#### TO-DO ITEM
From the first line to the last, output the data exactly as it stands, minus its pictures.

#### DATASET EXCERPTS

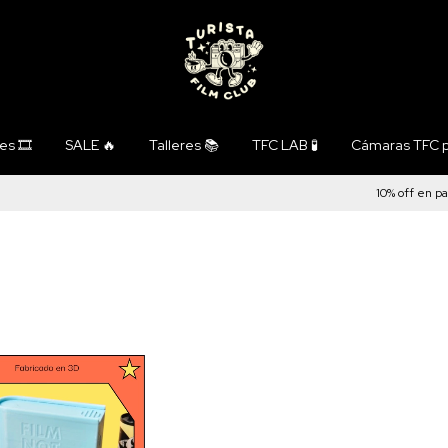
s 🎞️
SALE 🔥
Talleres 📚
TFC LAB 🧪
Cámaras TFC p
10% off en pago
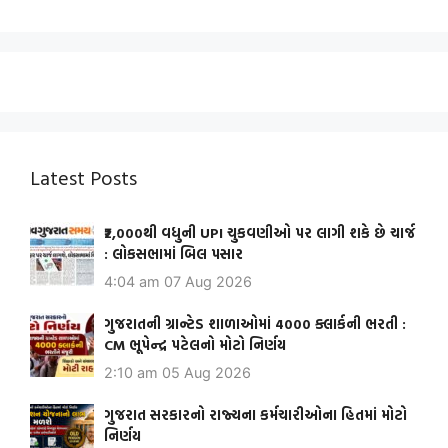
Latest Posts
₹2,000થી વધુની UPI ચુકવણીઓ પર લાગી શકે છે ચાર્જ
: લોકસભામાં બિલ પસાર
4:04 am
07 Aug 2026
ગુજરાતની ગ્રાન્ટેડ શાળાઓમાં 4000 ક્લાર્કની ભરતી :
CM ભૂપેન્દ્ર પટેલનો મોટો નિર્ણય
2:10 am
05 Aug 2026
ગુજરાત સરકારનો રાજ્યના કર્મચારીઓના હિતમાં મોટો
નિર્ણય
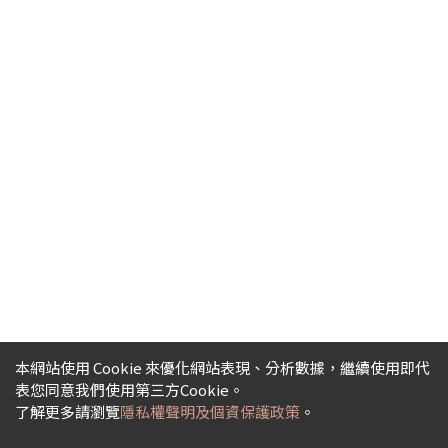
本網站使用 Cookie 來優化網站表現、分析數據，繼續使用即代
表您同意我們使用第三方Cookie。
了解更多請瀏覽
隱私權聲明及個資保護政策
。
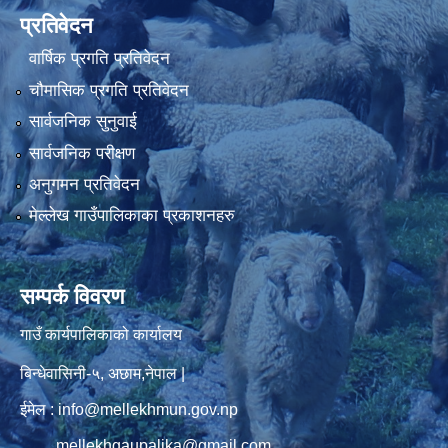
प्रतिवेदन
वार्षिक प्रगति प्रतिवेदन
चौमासिक प्रगति प्रतिवेदन
सार्वजनिक सुनुवाई
सार्वजनिक परीक्षण
अनुगमन प्रतिवेदन
मेल्लेख गाउँपालिकाका प्रकाशनहरु
सम्पर्क विवरण
गाउँ कार्यपालिकाको कार्यालय
बिन्धेवासिनी-५, अछाम,नेपाल |
ईमेल : info@mellekhmun.gov.np
mellekhgaupalika@gmail.com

#### SOLUTION FOR THIS PROBLEM
s 🎞️
SALE 🔥
Talleres 📚
TFC LAB 🧪
Cámaras TFC p
10% off en pago
Latest Posts
₹2,000થી વધુની UPI ચુકવણીઓ પર લાગી શકે છે ચાર્જ
: લોકસભામાં બિલ પસાર
4:04 am
07 Aug 2026
ગુજરાતની ગ્રાન્ટેડ શાળાઓમાં 4000 ક્લાર્કની ભરતી :
CM ભૂપેન્દ્ર પટેલનો મોટો નિર્ણય
2:10 am
05 Aug 2026
ગુજરાત સરકારનો રાજ્યના કર્મચારીઓના હિતમાં મોટો
નિર્ણય
本網站使用 Cookie 來優化網站表現、分析數據，繼續使用即代
表您同意我們使用第三方Cookie。
了解更多請瀏覽
隱私權聲明及個資保護政策
。
प्रतिवेदन
वार्षिक प्रगति प्रतिवेदन
चौमासिक प्रगति प्रतिवेदन
सार्वजनिक सुनुवाई
सार्वजनिक परीक्षण
अनुगमन प्रतिवेदन
मेल्लेख गाउँपालिकाका प्रकाशनहरु
सम्पर्क विवरण
गाउँ कार्यपालिकाको कार्यालय
बिन्धेवासिनी-५, अछाम,नेपाल |
ईमेल : info@mellekhmun.gov.np
mellekhgaupalika@gmail.com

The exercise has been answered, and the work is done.